“I am just here until something better comes along!!”

These are the words of a hopeless employee who sees no future with his current employer. As the Owner or CEO you will not hear this directly from the employees. Maybe indirectly through an Employee Engagement Survey or through an honest front line supervisor – your main feedback will be through your turnover statistics. There will always be other organizations who will show him a future.

When you save your employees from drowning in hopelessness by reducing your turnover the Return on Investment is dramatic. Your investment breakeven is quickly met and the reduced cost, productivity gains, expense reduction all fall directly to the bottom line. Opportunities start to mount up and you notch it up as one of your best investments.

Employees will now see a future and will stay long enough to understand the organizational mission and get emotionally connected to the goal and its’ leaders. It is this emotional connection which leads to the employees wanting to make things even better. They start really listening to what you are asking them to do. They start thinking how they could incorporate your requests into what they do every day.

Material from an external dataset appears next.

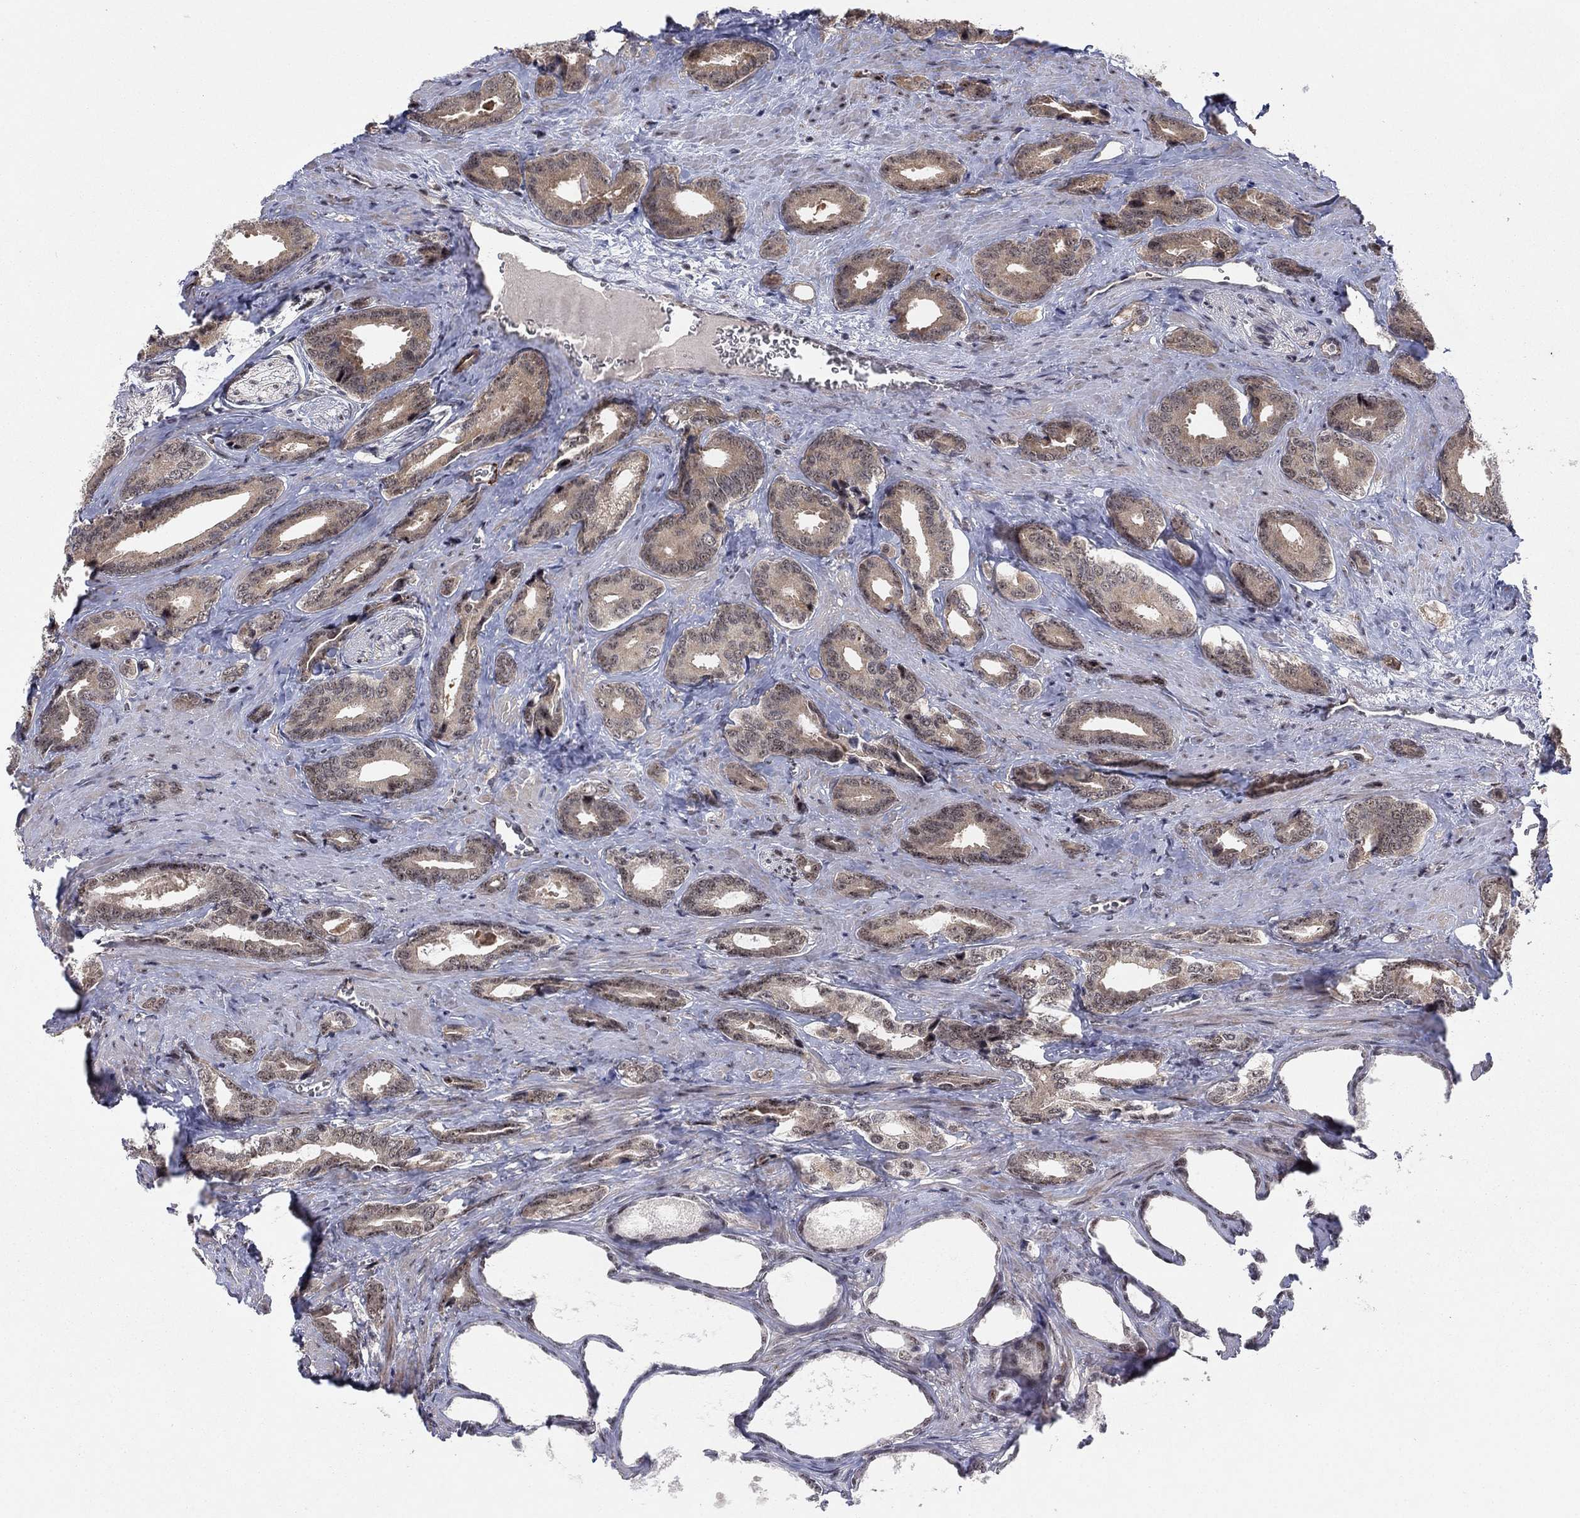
{"staining": {"intensity": "weak", "quantity": ">75%", "location": "cytoplasmic/membranous"}, "tissue": "prostate cancer", "cell_type": "Tumor cells", "image_type": "cancer", "snomed": [{"axis": "morphology", "description": "Adenocarcinoma, NOS"}, {"axis": "topography", "description": "Prostate"}], "caption": "Brown immunohistochemical staining in human prostate cancer (adenocarcinoma) shows weak cytoplasmic/membranous staining in approximately >75% of tumor cells.", "gene": "ZNF395", "patient": {"sex": "male", "age": 66}}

I was the VP of HR for a company which constantly spoke to the employees about finding more work when they were at the customers’ site. When we had high turnover – it fell on deaf ears. After the turnover was reduced dramatically – one of the employees stated that he would “take the scenic route” back to our customers’ supervisors’ office.

He explained he almost always found another job that would cost “$X” to fix it today or “$3X” to fix next week. Sooner or later it would have to be fixed and the longer the problem went unrepaired the more it would cost. He almost always sold the fix that day. His concept became the company policy and was readily accepted by the other employees. This was a win-win, our employees and the organization both made more money. More money is the kryptonite of hopelessness.

Why did this not happen back when we had high turnover? Very simply – the employees were not emotionally attached and therefore DID NOT CARE. During the high turnover they were there until something better came along. I have seen many occasions when the new job they took really was not any better than what they had.

Which sounds more fun and profitable - hopelessness and turnover or emotional connected and motivated employees?